Alila

Il film, tratto da un romanzo di Yehoshna Kenaz, a prima vista appare semplicemente come un intreccio di vicende popolari, nel condominio di un rione povero a nord di Tel Aviv. In realtà emerge ben presto un significato apprezzabile. È di Amos Gitai, regista di punta del cinema israeliano, rivolto di solito alla storia della propria nazione e dotato di capacità critiche nei confronti di tutti gli estremismi. Nonostante il realismo dell’ambientazione e degli atteggiamenti, il racconto presenta qualcosa di sfuggente.
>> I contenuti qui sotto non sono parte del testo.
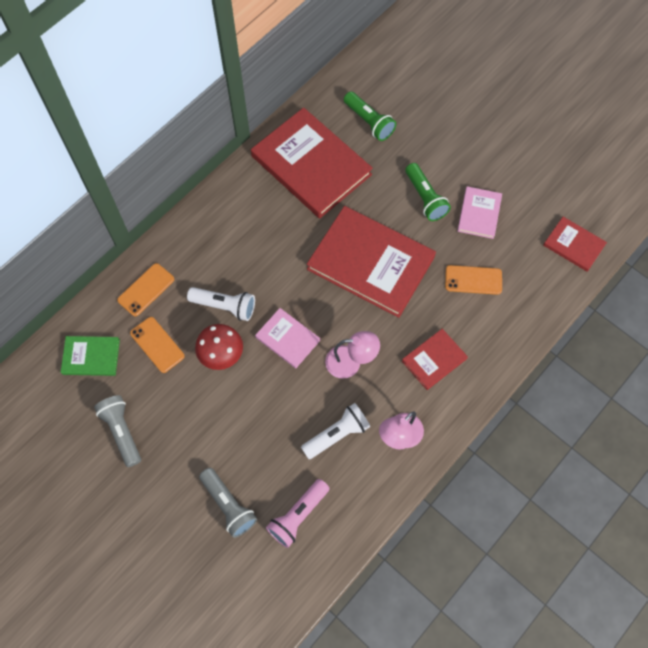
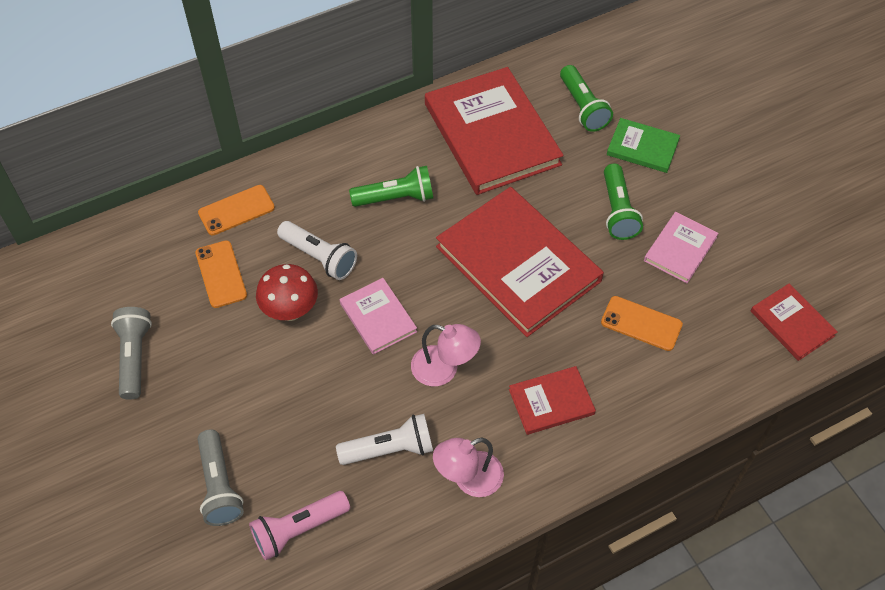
camera: 20 degrees right, 10 degrees down
green book [61,336,120,376] -> green book moved to [607,118,680,173]
none -> green flashlight [349,166,433,207]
È il modo con cui Gitai ci introduce al disorientamento inconsueto di quelle persone, sofferenti di mali emblematici aventi radici sociali. Il disagio, che spinge il giovane protagonista a disertare, lo induce anche a pronunziarsi, in un momento di sconforto, contro il proprio paese. L’oppressione del ricordo dei campi di concentramento schiaccia l’anziano Schwartz e gli fa desiderare un nuovo diluvio. L’ossessiva volontà di Hezi, uomo dalla provenienza misteriosa, di tenere nascosti i propri incontri con una giovane donna induce un sentimento disperato in lei, che si sente patologicamente attirata proprio dall’insicurezza minacciosa del compagno. La prepotenza isterica e caricaturale di una poliziotta getta un’ombra inquietante sulle forze dell’ordine, che hanno a che fare anche con il problema del lavoro degli stranieri, proibito. La riuscita descrizione delle contraddizioni in cui cadono tutti questi personaggi è frutto delle capacità dell’autore, che riesce ad ambientarle nella situazione politica, facendo ascoltare frequentemente gli annunci radiofonici degli attentati kamikaze. Il film non si chiude del tutto drammaticamente, perché i genitori del militare ribelle, rappresentati assai bene come personaggi non privi di difetti, ma ricchi di umanità, sanno superare le proprie visioni iniziali, idealistiche o egoistiche, per aiutare il figlio e lasciano sperare in una loro probabile riunione. Regia di Amos Gitai; con Keren Mor,Yael Abecassis,Uri Ran Klauzner.